My partner thinks I quit, you say. She thinks I quit, but I walk around the city while she’s sleeping and the city begs for me to smoke.
It looks like that kind of city, I say, watching your cherry flame orange as you inhale.
Have you been? you ask, and when I say I haven’t, you tell me I should come. You can sleep on our couch, you say. We can eat wings, drink beer. We can fuck.

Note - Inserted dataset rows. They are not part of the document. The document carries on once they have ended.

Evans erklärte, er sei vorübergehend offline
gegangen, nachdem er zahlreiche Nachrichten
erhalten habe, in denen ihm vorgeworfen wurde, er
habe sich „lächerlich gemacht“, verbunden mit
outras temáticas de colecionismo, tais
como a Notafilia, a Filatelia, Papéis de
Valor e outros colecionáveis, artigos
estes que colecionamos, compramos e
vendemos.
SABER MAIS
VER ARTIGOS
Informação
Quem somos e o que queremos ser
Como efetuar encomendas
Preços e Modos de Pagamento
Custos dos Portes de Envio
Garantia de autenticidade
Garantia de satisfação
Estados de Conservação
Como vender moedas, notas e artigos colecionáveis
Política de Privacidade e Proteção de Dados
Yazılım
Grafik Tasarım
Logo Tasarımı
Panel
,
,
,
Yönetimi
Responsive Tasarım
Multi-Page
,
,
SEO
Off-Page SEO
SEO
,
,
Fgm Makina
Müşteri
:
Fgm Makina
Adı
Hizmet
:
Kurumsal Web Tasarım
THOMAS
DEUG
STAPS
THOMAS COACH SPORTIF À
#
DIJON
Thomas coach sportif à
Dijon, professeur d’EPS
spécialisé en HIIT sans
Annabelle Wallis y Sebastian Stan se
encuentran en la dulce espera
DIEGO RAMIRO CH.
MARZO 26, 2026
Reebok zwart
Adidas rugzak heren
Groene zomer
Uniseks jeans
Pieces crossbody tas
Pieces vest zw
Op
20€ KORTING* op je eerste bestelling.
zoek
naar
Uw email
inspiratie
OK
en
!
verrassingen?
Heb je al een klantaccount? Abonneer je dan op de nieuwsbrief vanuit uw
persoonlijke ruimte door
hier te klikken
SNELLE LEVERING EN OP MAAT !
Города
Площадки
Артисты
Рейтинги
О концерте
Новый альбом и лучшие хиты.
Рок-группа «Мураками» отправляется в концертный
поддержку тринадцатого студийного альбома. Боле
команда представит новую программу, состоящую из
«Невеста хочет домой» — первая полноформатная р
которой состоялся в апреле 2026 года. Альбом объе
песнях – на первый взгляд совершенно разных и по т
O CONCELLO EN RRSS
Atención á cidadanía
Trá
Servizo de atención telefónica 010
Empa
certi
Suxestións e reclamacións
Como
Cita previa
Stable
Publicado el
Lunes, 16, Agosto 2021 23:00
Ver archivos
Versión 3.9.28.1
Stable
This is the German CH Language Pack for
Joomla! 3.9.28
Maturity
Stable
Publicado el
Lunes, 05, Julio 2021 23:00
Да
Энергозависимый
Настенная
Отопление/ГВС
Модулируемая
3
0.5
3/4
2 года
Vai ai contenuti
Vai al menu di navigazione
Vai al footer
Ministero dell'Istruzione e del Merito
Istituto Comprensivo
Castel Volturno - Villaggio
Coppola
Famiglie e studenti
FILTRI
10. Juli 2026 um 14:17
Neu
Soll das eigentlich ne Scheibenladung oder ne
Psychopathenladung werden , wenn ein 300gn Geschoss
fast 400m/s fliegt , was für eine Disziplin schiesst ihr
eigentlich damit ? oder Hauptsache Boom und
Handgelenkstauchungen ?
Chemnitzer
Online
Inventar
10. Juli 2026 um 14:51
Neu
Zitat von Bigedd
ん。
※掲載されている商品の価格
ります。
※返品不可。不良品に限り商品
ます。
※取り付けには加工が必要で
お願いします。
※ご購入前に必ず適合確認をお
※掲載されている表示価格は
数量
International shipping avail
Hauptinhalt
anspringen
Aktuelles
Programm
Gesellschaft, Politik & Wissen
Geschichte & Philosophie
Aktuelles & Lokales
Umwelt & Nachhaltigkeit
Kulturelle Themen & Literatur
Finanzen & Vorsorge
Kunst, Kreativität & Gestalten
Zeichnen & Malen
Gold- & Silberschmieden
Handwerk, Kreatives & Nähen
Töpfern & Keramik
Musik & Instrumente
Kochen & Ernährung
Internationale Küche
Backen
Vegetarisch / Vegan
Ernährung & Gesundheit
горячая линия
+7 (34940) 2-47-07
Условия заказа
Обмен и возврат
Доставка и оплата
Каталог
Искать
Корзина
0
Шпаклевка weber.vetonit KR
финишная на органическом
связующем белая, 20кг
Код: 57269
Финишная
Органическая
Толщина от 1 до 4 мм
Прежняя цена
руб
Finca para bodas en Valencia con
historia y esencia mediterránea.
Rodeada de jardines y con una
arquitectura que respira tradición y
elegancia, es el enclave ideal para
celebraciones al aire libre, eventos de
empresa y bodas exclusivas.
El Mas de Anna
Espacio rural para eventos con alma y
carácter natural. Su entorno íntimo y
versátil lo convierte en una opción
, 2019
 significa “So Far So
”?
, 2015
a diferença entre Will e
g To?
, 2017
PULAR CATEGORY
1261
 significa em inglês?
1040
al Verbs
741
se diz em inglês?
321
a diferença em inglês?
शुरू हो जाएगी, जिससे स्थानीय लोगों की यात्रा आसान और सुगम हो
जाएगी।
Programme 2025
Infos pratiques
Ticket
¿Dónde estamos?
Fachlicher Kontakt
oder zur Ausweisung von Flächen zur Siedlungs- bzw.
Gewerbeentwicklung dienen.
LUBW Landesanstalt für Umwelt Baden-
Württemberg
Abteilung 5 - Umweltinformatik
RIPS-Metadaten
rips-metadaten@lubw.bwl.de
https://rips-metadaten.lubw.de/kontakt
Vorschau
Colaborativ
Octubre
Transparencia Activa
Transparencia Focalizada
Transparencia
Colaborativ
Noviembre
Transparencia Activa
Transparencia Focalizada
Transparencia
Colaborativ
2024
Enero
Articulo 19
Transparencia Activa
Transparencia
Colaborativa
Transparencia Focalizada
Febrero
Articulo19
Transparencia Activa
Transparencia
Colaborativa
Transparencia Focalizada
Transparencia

When you talk about your partner, she can do no wrong. You tell me about the loft bed you share, of your galley kitchen, of all the spaces you squeeze in beside her–your front against her back, your forearm against her breast, your knee against her thigh.
That’s not what marriage is like, I say.
It can be, you say, and I wonder what it feels like, to be so close to someone that the heat of their skin always wicks off yours, even when they’re not around.
Do you think space is infinite? you ask one night. Do you ever contemplate what it means to be truly endless?
I don’t know where I start, I say, let alone where I end.
Nobody does, you say. Nobody.
At night, my husband’s feet avoid mine, his hands push me away. He has sharp edges. A start and a finish.
Do you think space is infinite? I ask in the dark, and he snorts and rolls over.
What is forever? I ask the next time we speak.
Forever is a fallacy, you say. Nothing is forever.
But you said the world is endless, I say, and I consider the weight of implied boundaries, the weight of my oxygen versus your oxygen, whether there is a difference of scale, whether I would be able to catch my breath if we were together. I consider how far a string, a rock, a thought would fall when weighted and dropped.
Forever isn’t the same as endless, you say, your smoke blurring the screen.